Le comité entend obligatoirement l’ingénieur-conseil chef du service de prévention de la caisse d’assurance retraite et de la santé au travail ou l’ingénieur-conseil qu’il désigne pour le représenter.
Le comité peut entendre la victime et l’employeur, s’il l’estime nécessaire.
L’avis motivé du comité est rendu à la caisse primaire, qui notifie immédiatement à la victime ou à ses ayants droit la décision de reconnaissance ou de rejet de l’origine professionnelle de la maladie qui en résulte. Cette notification est envoyée à l’employeur. Lorsqu’elle fait grief, cette notification est effectuée par lettre recommandée avec demande d’avis de réception ».
En l’espèce, l’employeur conteste le lien direct et essentiel entre la maladie déclarée par M. [T] et son travail, le caractère professionnel de cette maladie.
Le tribunal a dès lors compétence liée et doit désigner un [12] pour un second avis avant de trancher le litige.
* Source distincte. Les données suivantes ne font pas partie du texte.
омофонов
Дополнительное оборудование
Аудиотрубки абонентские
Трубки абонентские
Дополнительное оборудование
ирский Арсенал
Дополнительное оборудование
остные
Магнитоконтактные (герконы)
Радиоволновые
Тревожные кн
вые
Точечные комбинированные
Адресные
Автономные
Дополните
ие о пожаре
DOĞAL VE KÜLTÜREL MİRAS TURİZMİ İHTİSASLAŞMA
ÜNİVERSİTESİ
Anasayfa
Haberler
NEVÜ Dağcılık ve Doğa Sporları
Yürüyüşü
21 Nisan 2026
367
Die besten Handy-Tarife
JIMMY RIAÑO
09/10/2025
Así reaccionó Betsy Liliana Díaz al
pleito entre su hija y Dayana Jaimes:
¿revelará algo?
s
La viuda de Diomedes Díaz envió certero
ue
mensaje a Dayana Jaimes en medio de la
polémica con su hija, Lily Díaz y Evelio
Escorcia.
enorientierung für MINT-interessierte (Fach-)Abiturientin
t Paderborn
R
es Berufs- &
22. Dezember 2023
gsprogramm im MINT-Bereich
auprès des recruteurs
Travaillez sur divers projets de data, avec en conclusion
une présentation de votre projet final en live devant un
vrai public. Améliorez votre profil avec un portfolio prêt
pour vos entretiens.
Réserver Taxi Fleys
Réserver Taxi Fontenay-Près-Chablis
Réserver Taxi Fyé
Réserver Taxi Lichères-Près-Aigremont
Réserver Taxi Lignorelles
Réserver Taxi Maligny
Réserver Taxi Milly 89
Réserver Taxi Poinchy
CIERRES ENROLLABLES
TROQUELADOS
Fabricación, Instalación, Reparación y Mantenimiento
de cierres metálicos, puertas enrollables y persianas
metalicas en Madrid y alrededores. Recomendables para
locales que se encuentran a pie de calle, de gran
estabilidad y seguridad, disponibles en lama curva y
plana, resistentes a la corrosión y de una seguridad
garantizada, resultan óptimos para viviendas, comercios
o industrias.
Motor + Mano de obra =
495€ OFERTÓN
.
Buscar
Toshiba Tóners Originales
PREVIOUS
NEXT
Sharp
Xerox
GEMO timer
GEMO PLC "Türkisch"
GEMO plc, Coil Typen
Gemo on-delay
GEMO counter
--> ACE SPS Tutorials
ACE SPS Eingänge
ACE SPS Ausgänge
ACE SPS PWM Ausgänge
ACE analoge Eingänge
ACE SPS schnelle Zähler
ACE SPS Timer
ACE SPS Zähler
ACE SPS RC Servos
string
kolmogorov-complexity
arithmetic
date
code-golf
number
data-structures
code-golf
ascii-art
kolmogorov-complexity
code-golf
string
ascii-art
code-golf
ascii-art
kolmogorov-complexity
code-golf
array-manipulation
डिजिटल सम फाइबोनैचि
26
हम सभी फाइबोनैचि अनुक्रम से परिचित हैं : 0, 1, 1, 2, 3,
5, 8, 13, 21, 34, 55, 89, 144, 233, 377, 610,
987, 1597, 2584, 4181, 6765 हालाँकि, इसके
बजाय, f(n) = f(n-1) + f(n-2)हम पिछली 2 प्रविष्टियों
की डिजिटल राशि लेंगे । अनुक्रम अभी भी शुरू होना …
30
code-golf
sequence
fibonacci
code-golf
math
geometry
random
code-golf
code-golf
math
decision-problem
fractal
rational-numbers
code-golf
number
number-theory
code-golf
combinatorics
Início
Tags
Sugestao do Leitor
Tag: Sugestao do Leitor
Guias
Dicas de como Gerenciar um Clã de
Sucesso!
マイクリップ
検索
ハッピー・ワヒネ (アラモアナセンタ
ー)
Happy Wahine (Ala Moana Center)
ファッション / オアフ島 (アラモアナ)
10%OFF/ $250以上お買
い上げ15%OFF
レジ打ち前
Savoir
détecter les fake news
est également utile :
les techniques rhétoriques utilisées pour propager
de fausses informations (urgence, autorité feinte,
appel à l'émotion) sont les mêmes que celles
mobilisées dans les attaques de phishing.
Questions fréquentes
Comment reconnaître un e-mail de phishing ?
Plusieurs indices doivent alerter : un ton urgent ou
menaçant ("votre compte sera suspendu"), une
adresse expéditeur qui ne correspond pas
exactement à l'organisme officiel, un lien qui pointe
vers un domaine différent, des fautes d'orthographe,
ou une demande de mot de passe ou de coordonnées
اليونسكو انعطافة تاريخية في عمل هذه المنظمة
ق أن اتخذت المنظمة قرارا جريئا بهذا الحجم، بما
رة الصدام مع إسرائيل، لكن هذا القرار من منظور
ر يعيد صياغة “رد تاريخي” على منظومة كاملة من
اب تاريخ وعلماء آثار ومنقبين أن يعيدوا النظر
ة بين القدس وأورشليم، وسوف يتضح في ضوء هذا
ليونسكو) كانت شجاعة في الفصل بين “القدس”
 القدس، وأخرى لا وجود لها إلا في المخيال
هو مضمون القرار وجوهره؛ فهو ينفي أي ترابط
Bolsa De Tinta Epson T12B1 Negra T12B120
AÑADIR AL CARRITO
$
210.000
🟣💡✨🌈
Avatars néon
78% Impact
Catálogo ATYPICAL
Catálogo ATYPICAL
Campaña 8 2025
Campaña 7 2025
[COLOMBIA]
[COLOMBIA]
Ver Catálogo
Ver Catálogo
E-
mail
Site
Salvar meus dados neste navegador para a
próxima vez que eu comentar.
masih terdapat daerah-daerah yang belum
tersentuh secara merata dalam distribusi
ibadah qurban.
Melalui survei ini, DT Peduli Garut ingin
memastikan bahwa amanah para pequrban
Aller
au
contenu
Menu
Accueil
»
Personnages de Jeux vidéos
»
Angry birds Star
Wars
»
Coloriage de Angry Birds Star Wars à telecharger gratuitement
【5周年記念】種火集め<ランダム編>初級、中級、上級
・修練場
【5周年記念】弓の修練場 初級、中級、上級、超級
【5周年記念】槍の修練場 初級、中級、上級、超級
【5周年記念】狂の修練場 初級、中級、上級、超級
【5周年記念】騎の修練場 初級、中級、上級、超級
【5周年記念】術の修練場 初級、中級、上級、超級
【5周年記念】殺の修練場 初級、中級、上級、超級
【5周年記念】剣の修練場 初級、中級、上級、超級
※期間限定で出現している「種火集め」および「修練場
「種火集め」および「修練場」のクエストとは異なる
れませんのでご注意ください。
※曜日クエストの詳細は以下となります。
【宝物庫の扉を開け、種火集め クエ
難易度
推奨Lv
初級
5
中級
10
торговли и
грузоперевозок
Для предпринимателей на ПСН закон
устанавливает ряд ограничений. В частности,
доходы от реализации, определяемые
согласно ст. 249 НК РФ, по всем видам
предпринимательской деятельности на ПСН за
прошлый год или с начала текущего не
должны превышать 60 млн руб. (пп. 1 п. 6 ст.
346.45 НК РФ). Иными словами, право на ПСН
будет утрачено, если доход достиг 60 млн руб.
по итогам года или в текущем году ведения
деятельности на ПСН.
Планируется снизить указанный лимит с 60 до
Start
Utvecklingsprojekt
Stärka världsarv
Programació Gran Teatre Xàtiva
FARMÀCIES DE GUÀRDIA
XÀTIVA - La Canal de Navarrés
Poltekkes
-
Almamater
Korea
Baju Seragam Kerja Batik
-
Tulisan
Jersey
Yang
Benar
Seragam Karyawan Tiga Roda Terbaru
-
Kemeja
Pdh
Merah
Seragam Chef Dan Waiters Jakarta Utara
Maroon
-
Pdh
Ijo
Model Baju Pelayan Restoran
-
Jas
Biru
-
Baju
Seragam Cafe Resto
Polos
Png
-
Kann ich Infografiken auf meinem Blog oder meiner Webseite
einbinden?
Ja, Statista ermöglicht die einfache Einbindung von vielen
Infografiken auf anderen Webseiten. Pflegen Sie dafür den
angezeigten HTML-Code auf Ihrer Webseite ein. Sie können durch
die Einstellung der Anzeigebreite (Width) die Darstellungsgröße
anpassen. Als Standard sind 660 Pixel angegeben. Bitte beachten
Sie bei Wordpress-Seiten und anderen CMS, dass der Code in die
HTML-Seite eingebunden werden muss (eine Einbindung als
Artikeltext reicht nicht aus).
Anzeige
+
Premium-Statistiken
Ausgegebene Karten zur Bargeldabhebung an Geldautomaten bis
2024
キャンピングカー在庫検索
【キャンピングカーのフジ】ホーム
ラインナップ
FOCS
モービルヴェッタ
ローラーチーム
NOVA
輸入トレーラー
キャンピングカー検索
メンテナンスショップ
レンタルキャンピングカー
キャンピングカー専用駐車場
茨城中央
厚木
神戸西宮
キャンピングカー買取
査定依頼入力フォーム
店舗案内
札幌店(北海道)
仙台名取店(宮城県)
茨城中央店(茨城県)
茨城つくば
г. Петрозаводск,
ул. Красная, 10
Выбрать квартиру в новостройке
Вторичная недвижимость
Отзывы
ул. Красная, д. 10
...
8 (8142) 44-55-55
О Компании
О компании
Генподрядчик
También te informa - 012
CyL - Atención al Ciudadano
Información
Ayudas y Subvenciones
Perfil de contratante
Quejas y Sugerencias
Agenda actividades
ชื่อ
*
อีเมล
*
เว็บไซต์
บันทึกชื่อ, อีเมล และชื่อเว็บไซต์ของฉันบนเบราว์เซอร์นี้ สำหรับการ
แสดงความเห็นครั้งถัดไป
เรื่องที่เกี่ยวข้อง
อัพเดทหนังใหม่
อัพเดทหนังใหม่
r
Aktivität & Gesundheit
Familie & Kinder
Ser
Il n’existe pas de fondement légal à la communication du dossier médical à un médecin mandaté par l’employeur dans le cadre d’une procédure de reconnaissance de maladie professionnelle, dès lors que la victime n’a pas désigné un médecin à cet effet. Cette demande sera donc rejetée.
L’audition par le [12] de l’employeur et/ou du médecin par lui mandaté est facultative pour le [12]. Dès lors, la demande d’injonction à cet effet sera également rejetée.
PAR CES MOTIFS
Le Tribunal, après en avoir délibéré conformément à la loi, statuant après débats en audience publique, par jugement contradictoire avant dire droit prononcé par mise à disposition au greffe,
DESIGNE, pour examiner de nouveau la situation de M. [H] [T], le [7] ([12]) de NOUVELLE AQUITAINE :
[14]
[16]
[Adresse 18]
[Adresse 2]
[Localité 3]
DIT que la [5] devra transmettre au [12] désigné la présente décision et le complet dossier de M. [H] [T] ;
INVITE la SAS [15], si elle a décidé de communiquer des pièces au [12], à communiquer une copie de ces pièces à la [10] dans le délai d’un mois à compter de la notification de la présente décision, par lettre recommandée avec avis de réception ;
DEBOUTE la SAS [15] de sa demande d’ordonner à la [9] de communiquer à son médecin conseil l’ensemble des pièces constitutives du dossier communiqué au [12] ;
DEBOUTE la SAS [15] de sa demande d’ordonner au [12] qu’il la convoque ainsi que son médecin conseil à l’une de ses séances afin qu’il recueille leurs explications ;
RENVOIE l’affaire à l’audience du mercredi 8 juillet 2026 à 13 h 30 de la 4e section du pôle social du tribunal judiciaire de Paris pour faire le point sur son avancement ; PRÉCISE que la salle d’audience sera indiquée sur les panneaux d’affichage numériques situés au rez-de-chaussée du tribunal judiciaire.